• _Your objective_
Tally up every line in the records beneath that has "Format", and write down only the total.

• _Dataset content_
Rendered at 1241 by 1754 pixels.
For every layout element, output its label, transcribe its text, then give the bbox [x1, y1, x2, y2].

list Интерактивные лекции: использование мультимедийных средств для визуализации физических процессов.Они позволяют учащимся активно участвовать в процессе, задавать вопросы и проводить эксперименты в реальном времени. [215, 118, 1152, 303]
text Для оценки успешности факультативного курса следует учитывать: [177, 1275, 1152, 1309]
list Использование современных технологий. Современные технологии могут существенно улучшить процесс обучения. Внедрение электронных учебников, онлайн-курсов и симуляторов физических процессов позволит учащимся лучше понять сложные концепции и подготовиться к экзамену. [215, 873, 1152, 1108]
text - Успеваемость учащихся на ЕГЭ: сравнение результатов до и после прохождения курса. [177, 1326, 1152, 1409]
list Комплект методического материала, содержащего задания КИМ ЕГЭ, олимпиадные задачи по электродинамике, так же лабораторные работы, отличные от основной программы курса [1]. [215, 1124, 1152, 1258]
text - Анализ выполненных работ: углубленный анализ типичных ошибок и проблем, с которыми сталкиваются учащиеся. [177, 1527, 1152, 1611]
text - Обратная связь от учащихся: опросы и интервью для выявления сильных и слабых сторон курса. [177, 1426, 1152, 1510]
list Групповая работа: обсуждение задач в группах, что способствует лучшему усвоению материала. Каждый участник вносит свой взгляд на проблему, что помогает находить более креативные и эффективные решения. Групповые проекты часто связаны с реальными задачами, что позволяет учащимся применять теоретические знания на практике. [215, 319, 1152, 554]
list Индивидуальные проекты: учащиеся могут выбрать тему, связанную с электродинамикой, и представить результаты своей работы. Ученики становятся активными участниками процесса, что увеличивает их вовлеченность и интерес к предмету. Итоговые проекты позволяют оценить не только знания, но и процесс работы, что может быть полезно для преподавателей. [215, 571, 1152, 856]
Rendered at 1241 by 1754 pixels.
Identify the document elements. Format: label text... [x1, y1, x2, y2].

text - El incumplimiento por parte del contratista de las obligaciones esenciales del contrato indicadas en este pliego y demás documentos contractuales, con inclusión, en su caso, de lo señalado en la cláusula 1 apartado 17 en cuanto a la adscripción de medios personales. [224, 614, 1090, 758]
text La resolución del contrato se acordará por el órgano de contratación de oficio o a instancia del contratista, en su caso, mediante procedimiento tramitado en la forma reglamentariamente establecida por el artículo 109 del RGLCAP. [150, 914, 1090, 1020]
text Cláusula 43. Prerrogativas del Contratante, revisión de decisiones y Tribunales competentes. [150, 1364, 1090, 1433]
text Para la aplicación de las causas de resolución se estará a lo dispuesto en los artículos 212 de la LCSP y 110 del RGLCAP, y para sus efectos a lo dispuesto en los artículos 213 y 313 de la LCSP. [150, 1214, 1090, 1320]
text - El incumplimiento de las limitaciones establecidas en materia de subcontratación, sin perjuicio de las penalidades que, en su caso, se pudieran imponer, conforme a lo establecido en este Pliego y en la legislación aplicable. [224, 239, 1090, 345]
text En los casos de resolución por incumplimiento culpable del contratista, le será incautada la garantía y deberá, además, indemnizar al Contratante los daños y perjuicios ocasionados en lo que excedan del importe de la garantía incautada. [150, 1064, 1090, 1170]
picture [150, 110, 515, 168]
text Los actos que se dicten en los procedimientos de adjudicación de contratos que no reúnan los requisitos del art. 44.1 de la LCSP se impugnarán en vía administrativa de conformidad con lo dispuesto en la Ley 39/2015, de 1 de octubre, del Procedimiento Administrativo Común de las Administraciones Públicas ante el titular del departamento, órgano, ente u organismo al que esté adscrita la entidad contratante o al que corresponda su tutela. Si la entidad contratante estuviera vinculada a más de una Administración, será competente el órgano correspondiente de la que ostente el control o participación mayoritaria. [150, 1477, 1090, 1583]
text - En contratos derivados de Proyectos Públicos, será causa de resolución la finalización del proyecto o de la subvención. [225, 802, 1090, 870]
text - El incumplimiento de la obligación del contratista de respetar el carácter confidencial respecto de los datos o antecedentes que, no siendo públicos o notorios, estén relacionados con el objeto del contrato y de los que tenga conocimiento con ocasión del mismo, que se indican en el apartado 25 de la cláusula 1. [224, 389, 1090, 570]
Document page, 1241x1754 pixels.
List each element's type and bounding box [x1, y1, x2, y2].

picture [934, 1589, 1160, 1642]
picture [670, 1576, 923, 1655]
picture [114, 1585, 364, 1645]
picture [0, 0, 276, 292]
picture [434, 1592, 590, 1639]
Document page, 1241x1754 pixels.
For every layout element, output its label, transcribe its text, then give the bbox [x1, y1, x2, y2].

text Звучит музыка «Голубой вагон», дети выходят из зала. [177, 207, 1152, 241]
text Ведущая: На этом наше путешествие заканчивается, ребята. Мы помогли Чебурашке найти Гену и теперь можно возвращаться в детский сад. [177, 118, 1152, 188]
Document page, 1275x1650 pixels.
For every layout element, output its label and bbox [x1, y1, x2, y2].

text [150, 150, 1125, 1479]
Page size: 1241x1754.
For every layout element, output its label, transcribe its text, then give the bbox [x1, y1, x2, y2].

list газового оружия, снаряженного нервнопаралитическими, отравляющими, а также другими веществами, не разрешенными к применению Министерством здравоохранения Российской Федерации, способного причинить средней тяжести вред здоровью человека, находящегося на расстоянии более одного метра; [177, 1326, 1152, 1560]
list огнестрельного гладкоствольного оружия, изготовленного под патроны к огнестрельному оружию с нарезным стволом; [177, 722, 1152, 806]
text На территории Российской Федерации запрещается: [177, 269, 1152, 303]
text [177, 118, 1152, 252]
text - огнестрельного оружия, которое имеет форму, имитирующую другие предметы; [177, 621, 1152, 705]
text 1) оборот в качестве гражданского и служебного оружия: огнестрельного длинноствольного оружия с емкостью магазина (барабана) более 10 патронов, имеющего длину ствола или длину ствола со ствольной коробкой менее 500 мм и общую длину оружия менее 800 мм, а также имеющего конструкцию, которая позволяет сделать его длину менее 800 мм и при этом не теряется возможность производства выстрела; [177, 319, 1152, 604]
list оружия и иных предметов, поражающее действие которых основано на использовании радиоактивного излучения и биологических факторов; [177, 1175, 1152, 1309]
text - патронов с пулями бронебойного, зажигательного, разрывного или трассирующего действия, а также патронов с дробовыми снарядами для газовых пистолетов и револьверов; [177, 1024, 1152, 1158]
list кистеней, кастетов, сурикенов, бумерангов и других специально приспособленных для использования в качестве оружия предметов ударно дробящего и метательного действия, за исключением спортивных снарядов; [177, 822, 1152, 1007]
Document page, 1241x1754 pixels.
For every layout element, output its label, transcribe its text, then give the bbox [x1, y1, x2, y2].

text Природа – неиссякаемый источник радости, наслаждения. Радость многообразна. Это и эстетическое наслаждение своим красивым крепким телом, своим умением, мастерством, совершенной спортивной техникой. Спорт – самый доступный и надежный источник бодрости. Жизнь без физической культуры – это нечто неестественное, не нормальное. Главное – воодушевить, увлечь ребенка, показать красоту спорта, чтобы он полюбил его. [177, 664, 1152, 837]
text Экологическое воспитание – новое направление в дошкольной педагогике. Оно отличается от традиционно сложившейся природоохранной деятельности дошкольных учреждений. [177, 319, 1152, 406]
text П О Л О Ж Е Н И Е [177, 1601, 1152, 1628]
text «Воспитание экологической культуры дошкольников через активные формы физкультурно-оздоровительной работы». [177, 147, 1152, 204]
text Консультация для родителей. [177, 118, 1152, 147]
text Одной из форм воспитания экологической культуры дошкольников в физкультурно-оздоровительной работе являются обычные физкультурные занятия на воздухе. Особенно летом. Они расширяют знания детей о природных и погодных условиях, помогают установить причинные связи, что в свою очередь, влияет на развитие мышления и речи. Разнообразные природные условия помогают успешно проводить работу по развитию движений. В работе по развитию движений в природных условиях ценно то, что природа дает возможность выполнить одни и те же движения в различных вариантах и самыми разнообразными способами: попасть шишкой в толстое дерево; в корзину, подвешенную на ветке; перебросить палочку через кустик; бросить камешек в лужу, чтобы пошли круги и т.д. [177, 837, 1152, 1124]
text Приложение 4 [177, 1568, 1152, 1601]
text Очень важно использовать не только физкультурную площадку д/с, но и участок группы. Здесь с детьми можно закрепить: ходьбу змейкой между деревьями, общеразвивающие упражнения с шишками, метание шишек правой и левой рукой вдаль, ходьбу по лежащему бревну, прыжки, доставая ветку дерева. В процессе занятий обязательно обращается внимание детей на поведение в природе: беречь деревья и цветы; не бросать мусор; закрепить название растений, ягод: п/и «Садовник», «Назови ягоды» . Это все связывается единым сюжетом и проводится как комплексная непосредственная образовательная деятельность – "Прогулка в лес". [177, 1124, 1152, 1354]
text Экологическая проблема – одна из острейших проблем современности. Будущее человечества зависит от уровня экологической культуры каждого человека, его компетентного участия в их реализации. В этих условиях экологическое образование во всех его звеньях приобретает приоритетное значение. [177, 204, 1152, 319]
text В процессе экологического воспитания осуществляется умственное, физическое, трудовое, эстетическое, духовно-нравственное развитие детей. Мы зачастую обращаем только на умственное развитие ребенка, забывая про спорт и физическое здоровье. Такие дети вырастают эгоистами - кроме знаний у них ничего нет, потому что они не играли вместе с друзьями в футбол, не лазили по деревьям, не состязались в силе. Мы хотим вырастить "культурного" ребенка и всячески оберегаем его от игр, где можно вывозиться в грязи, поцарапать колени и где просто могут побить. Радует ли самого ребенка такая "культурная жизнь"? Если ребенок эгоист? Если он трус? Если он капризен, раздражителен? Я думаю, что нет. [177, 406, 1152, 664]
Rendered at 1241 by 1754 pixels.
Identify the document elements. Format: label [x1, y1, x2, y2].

• _Answer to this problem_
2